Submitted to: Meeting Proceedings
Publication Type: Proceedings
Publication Acceptance Date: 4/21/2009
Publication Date: 5/9/2009
Citation: Dayan, F.E., Cantrell, C.L., Duke, S.O., Van Klink, J.W., Perry, N.B. 2009. p-Hydroxyphenylpyruvate Dioxygenase, a Herbicide Target Site for Natural B-Triketones in ENDURE International Conference, pp 1-4, La Grande-Motte, France. Interpretive Summary: Weed control relies primarily on the use of synthetic herbicides. However, concerns over their potential impact on the environment and health necessitate the development of alternative and safer weed management tools. Natural herbicides present themselves as a potential bridge between traditional and organic agriculture. Natural products belonging to the triketone class inhibit p-hydroxyphenylpyruvate dioxygenase (HPPD) that is important for the biosynthesis of some plant pigments. This study reports the biological activity of a series of natural triketone herbicides (e.g., flavesone, grandiflorone and leptospermone) and several analogues against HPPD. Computer modeling methods such as conformational molecular field analysis and hydropathic interaction were used to analyze the data. This work provided a structure-activity relationship between the inhibitors and their potency against HPPD.

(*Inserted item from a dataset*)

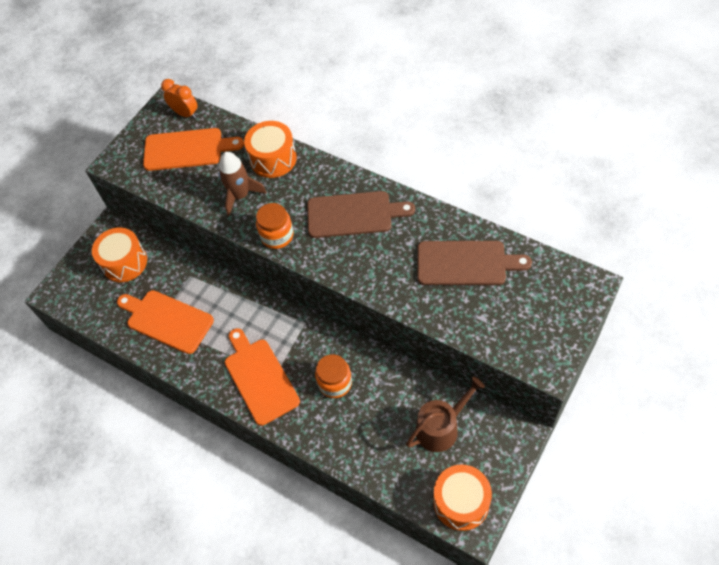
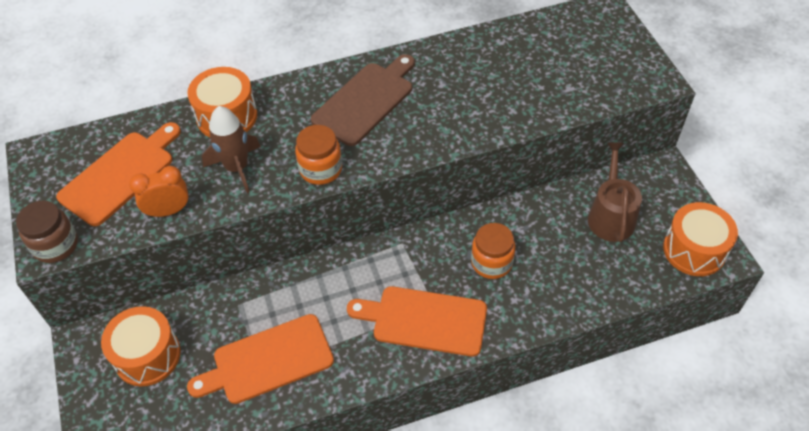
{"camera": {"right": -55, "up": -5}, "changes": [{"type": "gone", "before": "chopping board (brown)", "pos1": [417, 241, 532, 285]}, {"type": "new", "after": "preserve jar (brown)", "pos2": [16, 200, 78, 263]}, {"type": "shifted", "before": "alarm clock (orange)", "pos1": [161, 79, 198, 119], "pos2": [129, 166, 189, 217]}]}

Technical Abstract: Weed control relies primarily on the use of synthetic herbicides. However, concerns over their potential impact on the environment and health necessitate the development of alternative and safer weed management tools. Natural herbicides present themselves as a potential bridge between traditional and organic agriculture (Duke et al. 2000). p-Hydroxyphenylpyruvate dioxygenase (HPPD) is a key enzyme in the biosynthesis of prenyl quinones. Inhibition of HPPD reduces plastoquinone levels and has deleterious effects on carotenoid synthesis and the photosynthetic apparatus. This enzyme is the target site of ß-triketone herbicides (e.g., sulcotrione and mesotrione) (Lee et al., 1997). The inhibitory activity of natural ß-triketones (e.g., flavesone, grandiflorone and leptospermone) and several analogues against HPPD was tested. Modeling of the binding of the triketones to HPPD and conformational molecular field analysis (CoMFA) determined that bulky substituents on the ring structure hindered binding to HPPD. The length of the aliphatic tail also modulated the activity of the compounds. Preliminary greenhouse data indicates that while these natural ß-triketones may not have optimal structural features of their synthetic counterparts for in vivo herbicidal activity, the activity of the ß-triketone enriched essential oil can be improved with the use of surfactants to a level sufficiently high to be potentially developed as natural tools for weed management.